One of the most ambitious pasta dishes I've ever seen is the timpano, which in Italian can mean the eardrum, a kettle drum, or just generically, a drum. I first encountered this dish while viewing a "Binging With Babish" video devoted to it. Andrew Rea (Babish himself) normally re-creates food from movies and TV shows, and in this case, the timpano came from a movie called "Big Night," which I have yet to see. Here's the Babish video:

This would be an all-day prep for yours truly, especially given how slowly I cook to begin with. Aesthetically, I have to say that the outside looks awful: the "crust," such as it is, is basically a gigantic sheet of pasta that cradles the innards, gets wrapped over the top (which becomes the bottom once the thing finishes baking), and is exposed to the blast-furnace heat of the oven, thus producing exactly what you'd expect to happen to over-baked pasta: an unpleasantly brown crust that doesn't look appetizing at all. By contrast, the interior of a properly baked timpano looks miraculously beautiful, and it's probably because the crust endures so much punishment that this happens: the enormous pasta sheet acts as a shield, deflecting and diffusing the oven's heat, allowing the dish's innards to cook to perfection.

I might one day try my hand at baking a miniature timpano (then again, if I'm going miniature, you're justified in asking what the fucking point is), but a project like this either requires a single cook to spend all dingle-damn day on it, or requires two or more people to work on it simultaneously so as to get everything prepped in a timely manner. While the project is intimidatingly huge, it also looks like fun... which doesn't come through as much in the Babish video as it does in the following BuzzFeed video, in which two guys—posing as cooks—go at it and end up with what I thought was a pretty impressive result, arguably even better, looks-wise, than what Babish produced.

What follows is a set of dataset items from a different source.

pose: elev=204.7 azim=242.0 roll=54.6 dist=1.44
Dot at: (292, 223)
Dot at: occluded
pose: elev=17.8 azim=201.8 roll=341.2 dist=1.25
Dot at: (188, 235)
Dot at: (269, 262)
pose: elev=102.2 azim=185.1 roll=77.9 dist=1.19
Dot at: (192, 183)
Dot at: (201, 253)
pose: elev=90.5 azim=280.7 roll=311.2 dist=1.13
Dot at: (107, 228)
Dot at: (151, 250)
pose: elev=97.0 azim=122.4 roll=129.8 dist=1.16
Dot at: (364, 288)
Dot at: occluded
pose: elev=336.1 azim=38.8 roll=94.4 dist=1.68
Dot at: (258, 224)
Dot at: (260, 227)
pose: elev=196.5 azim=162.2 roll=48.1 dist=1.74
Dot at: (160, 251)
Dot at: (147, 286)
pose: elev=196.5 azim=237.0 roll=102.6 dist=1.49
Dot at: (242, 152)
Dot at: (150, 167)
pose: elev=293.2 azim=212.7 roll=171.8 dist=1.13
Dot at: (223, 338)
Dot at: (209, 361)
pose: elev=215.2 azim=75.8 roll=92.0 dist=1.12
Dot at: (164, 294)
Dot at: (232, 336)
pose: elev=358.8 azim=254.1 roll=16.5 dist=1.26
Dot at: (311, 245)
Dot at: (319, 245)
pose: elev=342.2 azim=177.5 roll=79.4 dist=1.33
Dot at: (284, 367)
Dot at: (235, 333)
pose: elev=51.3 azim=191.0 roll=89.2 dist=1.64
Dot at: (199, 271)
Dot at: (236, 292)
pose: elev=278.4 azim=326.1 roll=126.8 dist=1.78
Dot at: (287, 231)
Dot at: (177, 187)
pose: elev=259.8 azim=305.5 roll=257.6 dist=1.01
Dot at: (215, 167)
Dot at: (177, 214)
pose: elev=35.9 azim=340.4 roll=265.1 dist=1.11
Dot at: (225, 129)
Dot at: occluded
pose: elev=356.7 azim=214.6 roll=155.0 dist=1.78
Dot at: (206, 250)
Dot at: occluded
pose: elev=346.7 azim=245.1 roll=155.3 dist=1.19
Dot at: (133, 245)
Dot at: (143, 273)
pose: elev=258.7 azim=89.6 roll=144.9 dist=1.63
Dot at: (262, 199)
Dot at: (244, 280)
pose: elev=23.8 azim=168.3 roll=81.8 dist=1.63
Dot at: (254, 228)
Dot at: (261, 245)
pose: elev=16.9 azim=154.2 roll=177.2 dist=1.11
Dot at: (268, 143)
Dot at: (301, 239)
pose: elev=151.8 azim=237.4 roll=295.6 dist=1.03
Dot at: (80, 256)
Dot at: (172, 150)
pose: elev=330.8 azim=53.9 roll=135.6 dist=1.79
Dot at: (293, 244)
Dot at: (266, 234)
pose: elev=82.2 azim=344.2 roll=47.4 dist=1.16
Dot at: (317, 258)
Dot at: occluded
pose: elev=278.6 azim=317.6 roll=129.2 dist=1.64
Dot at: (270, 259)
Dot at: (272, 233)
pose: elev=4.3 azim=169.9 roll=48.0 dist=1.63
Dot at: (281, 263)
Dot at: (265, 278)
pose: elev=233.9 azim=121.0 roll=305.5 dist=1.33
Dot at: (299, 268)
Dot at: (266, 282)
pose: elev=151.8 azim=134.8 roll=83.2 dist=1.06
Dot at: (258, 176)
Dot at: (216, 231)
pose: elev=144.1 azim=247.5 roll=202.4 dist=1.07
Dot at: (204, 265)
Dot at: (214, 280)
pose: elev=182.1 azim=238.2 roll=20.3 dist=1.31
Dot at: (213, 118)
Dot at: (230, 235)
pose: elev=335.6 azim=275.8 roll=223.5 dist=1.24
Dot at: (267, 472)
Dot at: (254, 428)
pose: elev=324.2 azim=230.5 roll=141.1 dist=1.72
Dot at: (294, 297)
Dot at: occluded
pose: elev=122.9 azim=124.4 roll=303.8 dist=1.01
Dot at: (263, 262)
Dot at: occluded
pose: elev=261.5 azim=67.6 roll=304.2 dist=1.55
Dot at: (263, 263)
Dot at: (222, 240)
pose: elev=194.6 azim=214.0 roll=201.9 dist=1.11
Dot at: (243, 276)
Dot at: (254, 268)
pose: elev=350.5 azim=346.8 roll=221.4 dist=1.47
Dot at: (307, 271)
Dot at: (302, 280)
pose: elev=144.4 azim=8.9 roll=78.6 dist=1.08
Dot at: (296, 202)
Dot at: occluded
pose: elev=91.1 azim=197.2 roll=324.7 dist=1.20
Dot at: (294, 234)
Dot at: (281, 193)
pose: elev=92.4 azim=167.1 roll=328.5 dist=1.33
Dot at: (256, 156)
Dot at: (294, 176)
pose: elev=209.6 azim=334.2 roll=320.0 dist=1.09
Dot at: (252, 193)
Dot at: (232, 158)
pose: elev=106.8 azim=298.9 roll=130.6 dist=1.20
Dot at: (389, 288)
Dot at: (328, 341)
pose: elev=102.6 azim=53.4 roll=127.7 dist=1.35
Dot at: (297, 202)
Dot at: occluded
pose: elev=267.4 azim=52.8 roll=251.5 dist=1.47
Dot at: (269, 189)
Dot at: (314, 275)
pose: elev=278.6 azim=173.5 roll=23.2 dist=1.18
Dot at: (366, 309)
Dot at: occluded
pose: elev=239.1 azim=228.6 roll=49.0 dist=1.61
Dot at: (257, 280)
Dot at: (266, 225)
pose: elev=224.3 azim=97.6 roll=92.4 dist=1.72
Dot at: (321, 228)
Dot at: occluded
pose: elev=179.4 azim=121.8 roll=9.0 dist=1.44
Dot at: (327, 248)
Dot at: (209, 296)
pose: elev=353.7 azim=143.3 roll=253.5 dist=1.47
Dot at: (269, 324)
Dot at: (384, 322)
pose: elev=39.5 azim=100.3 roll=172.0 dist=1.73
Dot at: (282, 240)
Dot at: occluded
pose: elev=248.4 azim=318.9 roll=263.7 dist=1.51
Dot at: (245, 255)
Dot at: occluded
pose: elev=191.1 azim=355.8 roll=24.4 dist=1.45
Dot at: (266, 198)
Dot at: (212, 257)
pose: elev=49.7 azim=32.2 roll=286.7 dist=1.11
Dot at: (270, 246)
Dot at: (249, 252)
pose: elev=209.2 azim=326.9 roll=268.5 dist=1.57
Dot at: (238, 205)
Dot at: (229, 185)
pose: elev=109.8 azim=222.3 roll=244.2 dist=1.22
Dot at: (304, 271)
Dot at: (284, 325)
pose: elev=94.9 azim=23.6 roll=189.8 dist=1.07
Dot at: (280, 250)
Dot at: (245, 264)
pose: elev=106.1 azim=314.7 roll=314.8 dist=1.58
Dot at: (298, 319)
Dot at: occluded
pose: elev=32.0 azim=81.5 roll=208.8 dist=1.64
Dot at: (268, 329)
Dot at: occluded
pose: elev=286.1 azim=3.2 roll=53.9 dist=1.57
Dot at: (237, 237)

Have a look for yourself:

In the latter video, when that first slice is pulled away from the main body of the timpano, you see how well it holds together structurally. The innards also strike me as more colorful than Babish's, and the final presentation, with that lovely sprinkle of cheese and herbs, makes for a prettier image. This is a case where, I think, the newbie cooks have beaten the pro chef. The second video also highlights the fun you can have when cooking becomes less of a lone-wolf endeavor and more of a social activity. The real payoff, of course, comes at the very end, when all the BuzzFeed staffers appear on camera and cheer the unveiling of this chef d'oeuvre.

I might seriously consider making a timpano at some point. Maybe I'll make it to celebrate the day I'm officially out of debt, which will most likely be sometime early next year. Something to think about, ja?